[Exercises to complete]
a – Using the passage below on the Iran nuclear deal, answer each question on its own line:
(i) Which three countries does the passage name as most directly threatened by Iran's nuclear program?
(ii) Who is identified as Biden's foreign policy adviser?
(iii) In the quoted statement, what is described as the best way to prevent Iran from acquiring a nuclear weapon?
b – From the passage below on the Iran nuclear deal, pull out the text between "Why not ask" and "the current sanctions.", inclusive, and copy it word for word.

Why not ask the countries most directly threatened by Iran’s nuclear program – Israel, Saudi Arabia, the UAE — how they see the revival of the nuclear deal with Iran? Their dismay at Trump’s loss is palpable, for they know it means a renewal of the nuclear pact with Iran and an end to those crippling sanctions that were working so well. They have heard the crowing of Hassan Rouhani about the coming revival of the nuclear agreement. But apparently neither Biden, nor his foreign policy adviser Tony Blinken, wish to recognize the effectiveness of the current sanctions.
“He’s [Biden’s] also been very clear that he would not allow Iran to acquire a nuclear weapon. But we found that the best way to prevent that occurrence is through the [nuclear deal]. And it was working.”

[Given entries]
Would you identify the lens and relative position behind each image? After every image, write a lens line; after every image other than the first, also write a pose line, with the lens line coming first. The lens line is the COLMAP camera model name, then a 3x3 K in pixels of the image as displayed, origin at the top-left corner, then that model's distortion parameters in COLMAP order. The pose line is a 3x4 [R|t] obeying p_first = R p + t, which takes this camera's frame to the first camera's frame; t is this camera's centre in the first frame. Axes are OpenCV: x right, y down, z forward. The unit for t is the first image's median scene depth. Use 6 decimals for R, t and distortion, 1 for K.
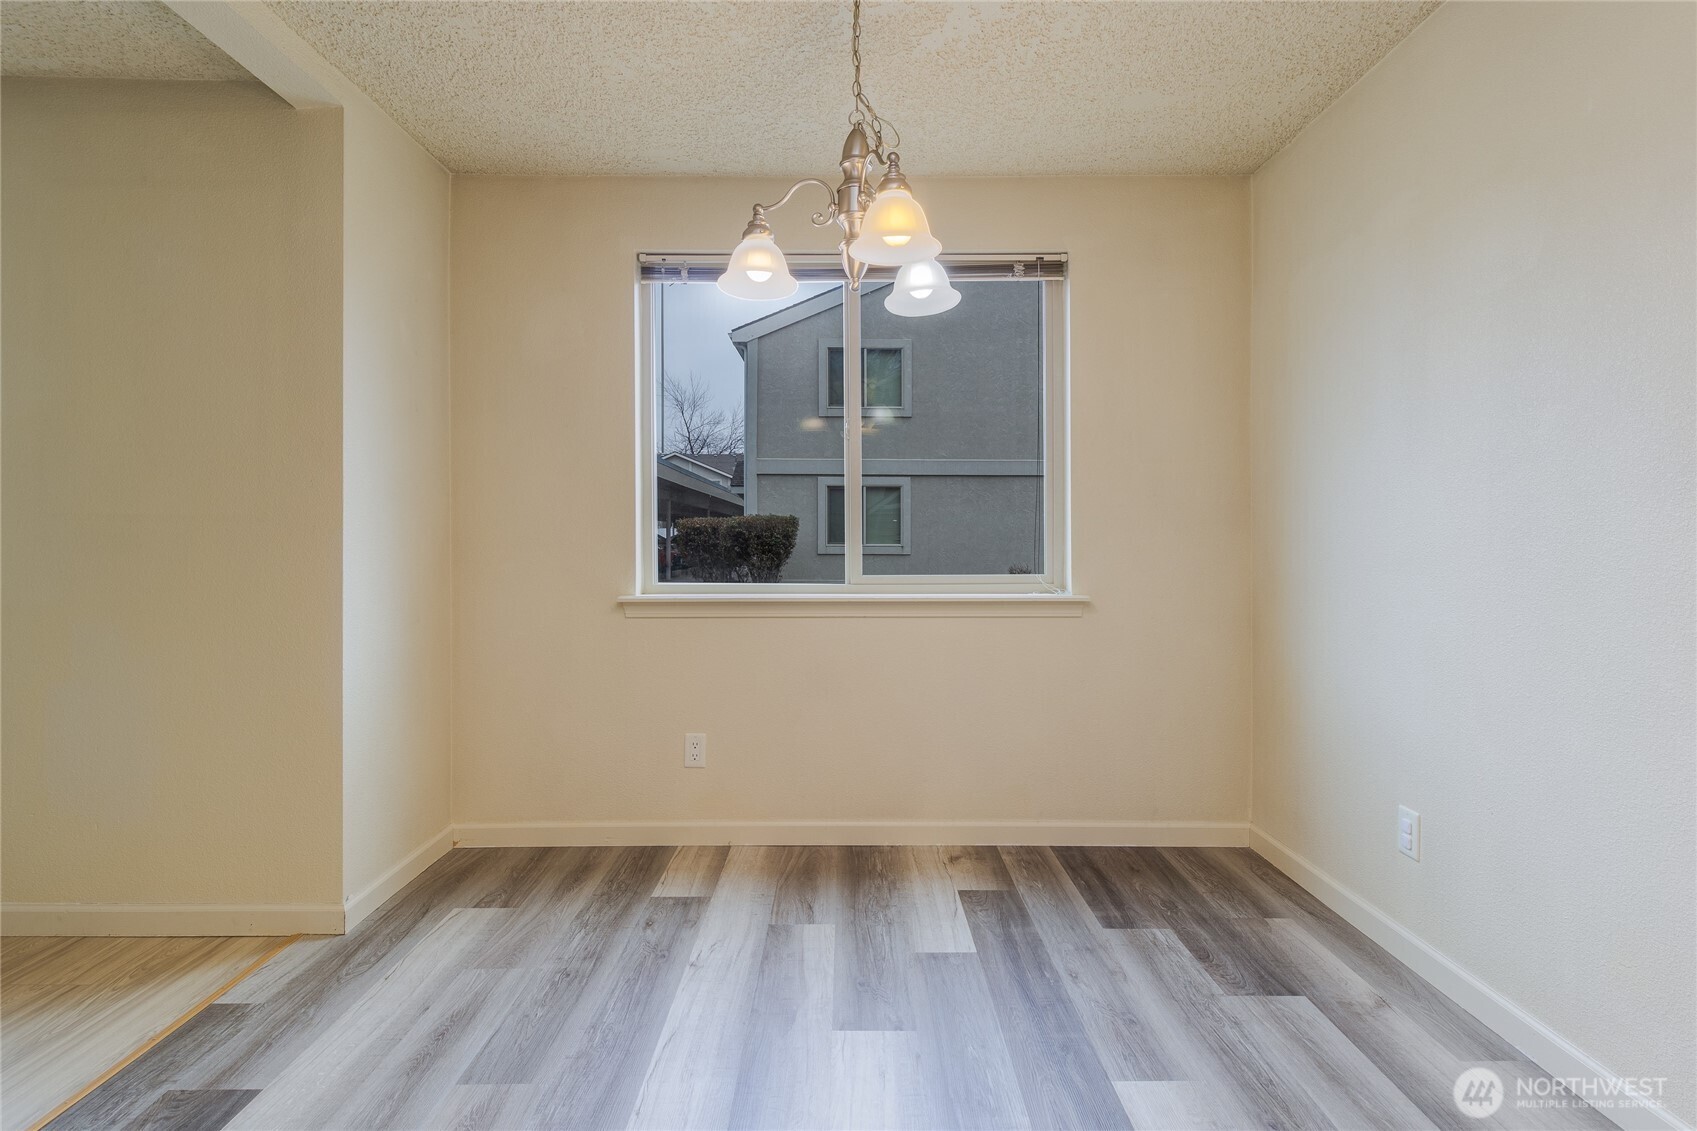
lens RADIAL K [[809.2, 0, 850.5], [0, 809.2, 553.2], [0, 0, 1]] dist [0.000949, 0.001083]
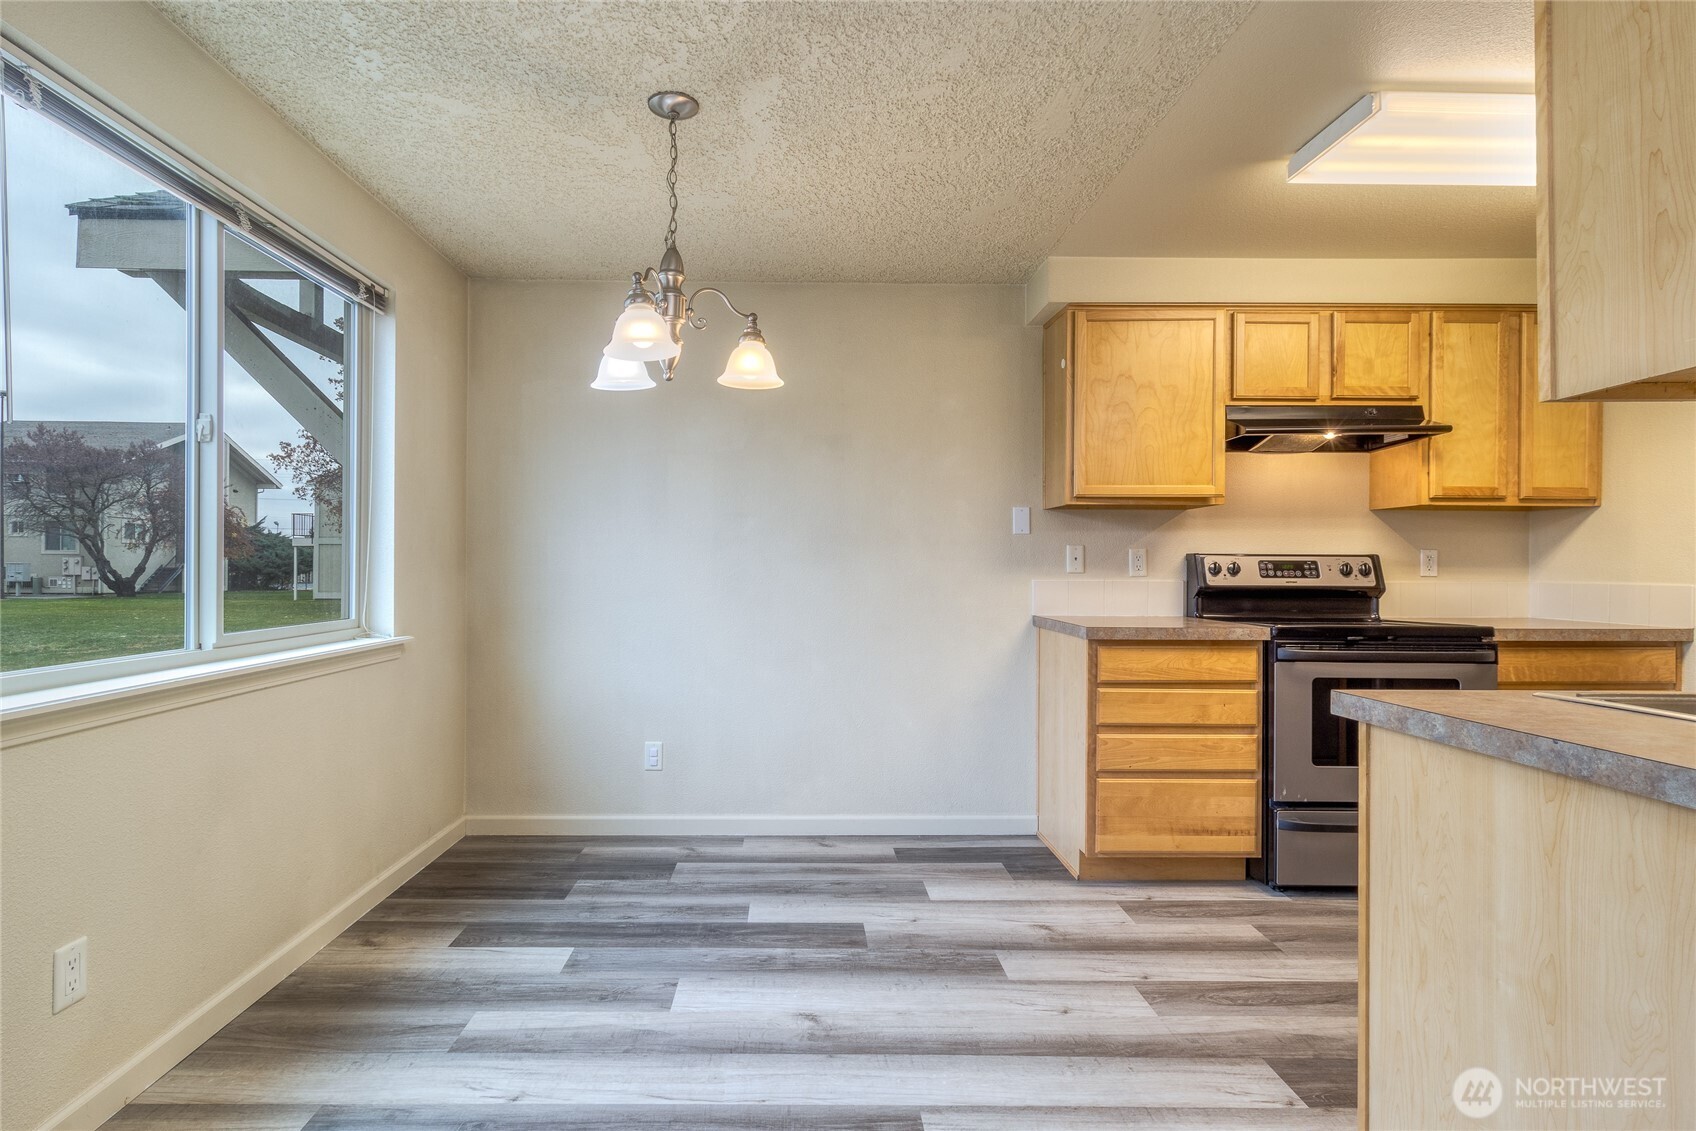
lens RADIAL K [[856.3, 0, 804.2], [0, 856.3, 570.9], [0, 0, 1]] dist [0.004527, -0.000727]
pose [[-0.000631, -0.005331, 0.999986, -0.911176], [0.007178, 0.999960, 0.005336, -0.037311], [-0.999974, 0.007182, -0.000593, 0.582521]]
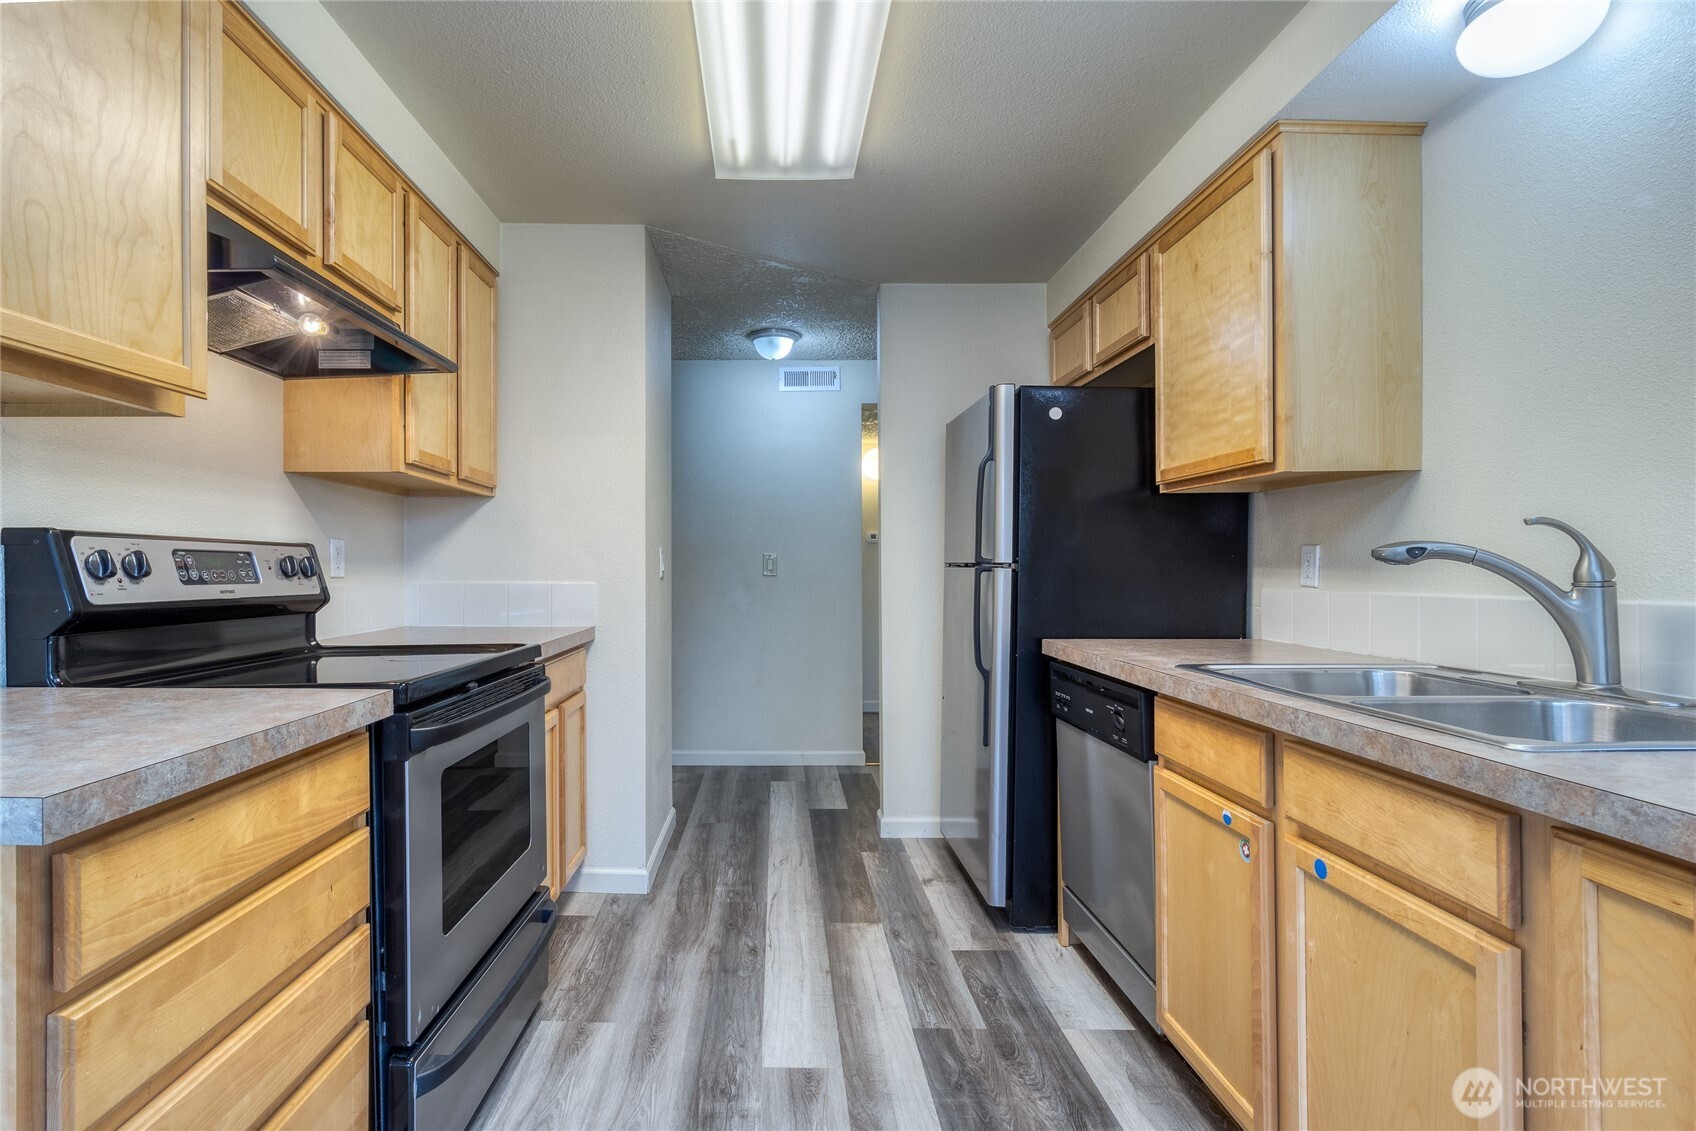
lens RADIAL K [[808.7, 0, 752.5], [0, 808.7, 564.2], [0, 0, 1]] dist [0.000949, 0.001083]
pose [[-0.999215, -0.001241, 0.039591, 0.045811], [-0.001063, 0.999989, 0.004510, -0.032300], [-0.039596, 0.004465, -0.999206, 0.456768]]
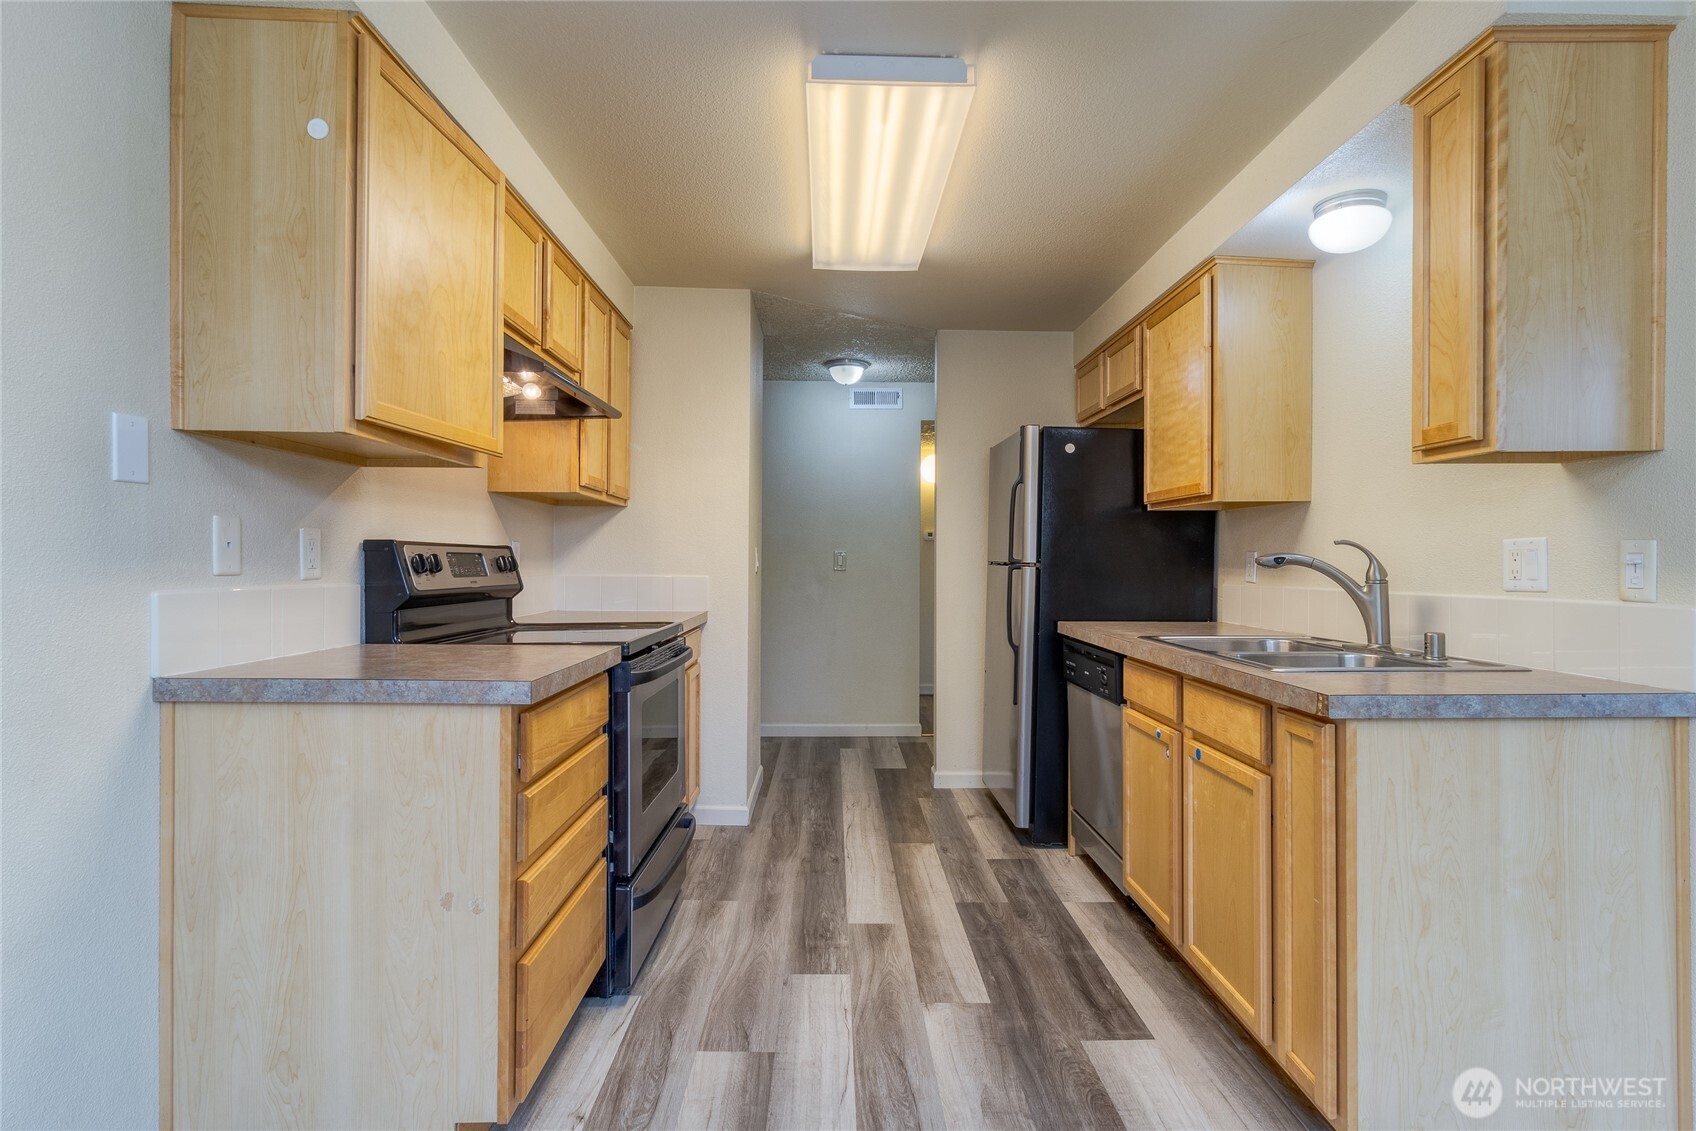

[Solutions by task]
a –
(i) Israel, Saudi Arabia and the UAE
(ii) Tony Blinken
(iii) The nuclear deal

b –
Why not ask the countries most directly threatened by Iran’s nuclear program – Israel, Saudi Arabia, the UAE — how they see the revival of the nuclear deal with Iran? Their dismay at Trump’s loss is palpable, for they know it means a renewal of the nuclear pact with Iran and an end to those crippling sanctions that were working so well. They have heard the crowing of Hassan Rouhani about the coming revival of the nuclear agreement. But apparently neither Biden, nor his foreign policy adviser Tony Blinken, wish to recognize the effectiveness of the current sanctions.